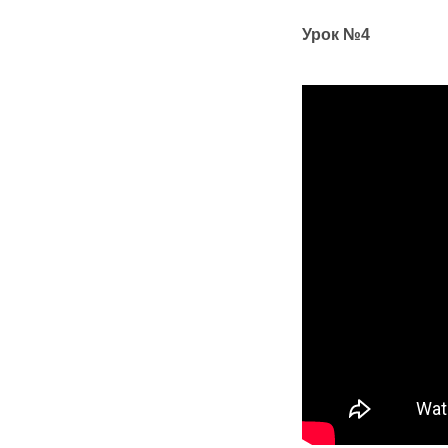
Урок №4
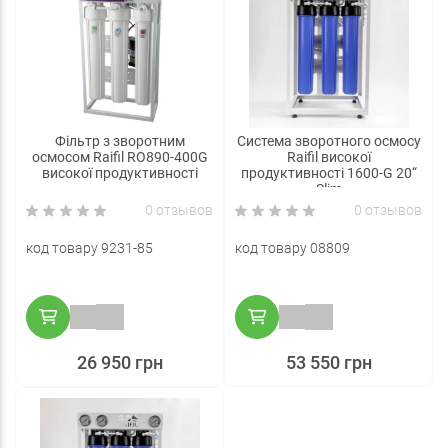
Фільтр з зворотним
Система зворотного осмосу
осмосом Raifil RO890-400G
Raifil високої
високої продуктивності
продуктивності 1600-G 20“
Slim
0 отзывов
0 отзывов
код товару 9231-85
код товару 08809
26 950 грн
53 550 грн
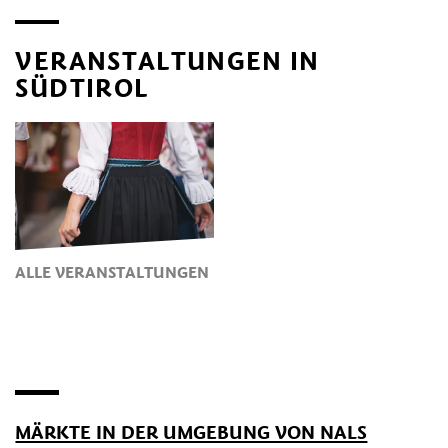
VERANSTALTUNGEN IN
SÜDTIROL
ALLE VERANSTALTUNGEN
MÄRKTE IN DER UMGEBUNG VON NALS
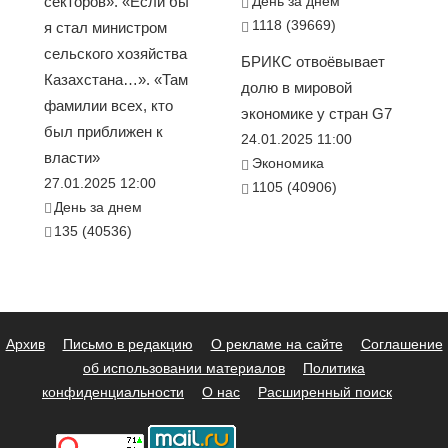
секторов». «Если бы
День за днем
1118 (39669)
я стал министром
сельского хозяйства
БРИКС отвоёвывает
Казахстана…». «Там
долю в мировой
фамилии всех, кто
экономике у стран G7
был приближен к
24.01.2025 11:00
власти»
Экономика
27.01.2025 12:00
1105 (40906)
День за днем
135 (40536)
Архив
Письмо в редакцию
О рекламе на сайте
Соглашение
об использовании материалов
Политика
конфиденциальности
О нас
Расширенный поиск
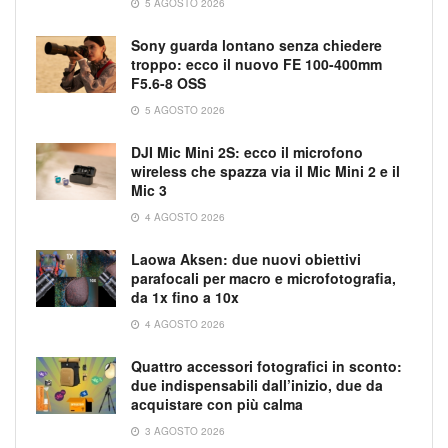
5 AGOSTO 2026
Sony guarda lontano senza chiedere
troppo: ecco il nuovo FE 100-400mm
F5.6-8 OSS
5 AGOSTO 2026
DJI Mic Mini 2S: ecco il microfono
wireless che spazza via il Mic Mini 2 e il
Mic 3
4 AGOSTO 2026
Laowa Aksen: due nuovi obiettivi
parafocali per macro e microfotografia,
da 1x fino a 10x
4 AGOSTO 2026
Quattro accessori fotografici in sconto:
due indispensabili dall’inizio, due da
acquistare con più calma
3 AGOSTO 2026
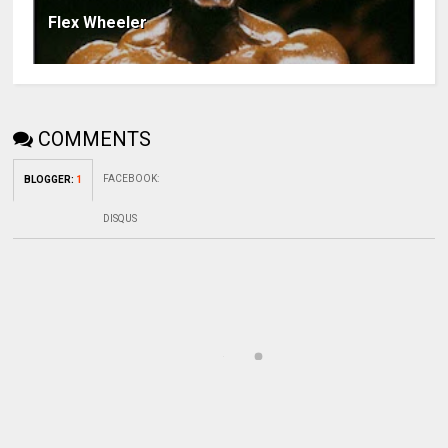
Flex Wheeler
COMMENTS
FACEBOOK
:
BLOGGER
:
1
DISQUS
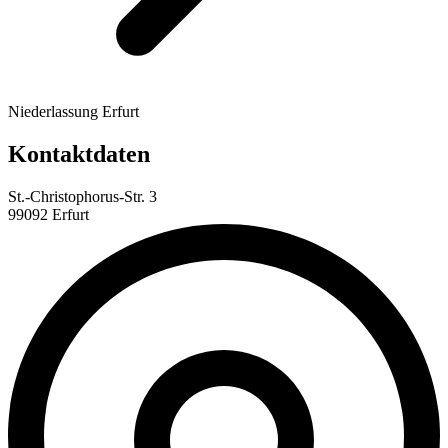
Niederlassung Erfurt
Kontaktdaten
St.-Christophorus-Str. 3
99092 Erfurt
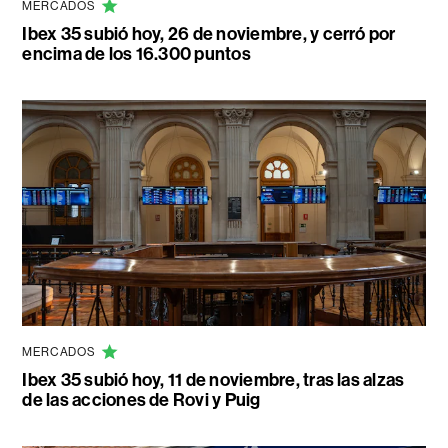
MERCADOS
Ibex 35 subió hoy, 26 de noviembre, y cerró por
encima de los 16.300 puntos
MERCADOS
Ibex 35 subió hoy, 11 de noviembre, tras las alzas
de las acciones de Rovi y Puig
+++
Exercise details:
What is the number of lines in the entries above that hold the string "Erfurt"? Please state that number alone.

Solution to this exercise:
2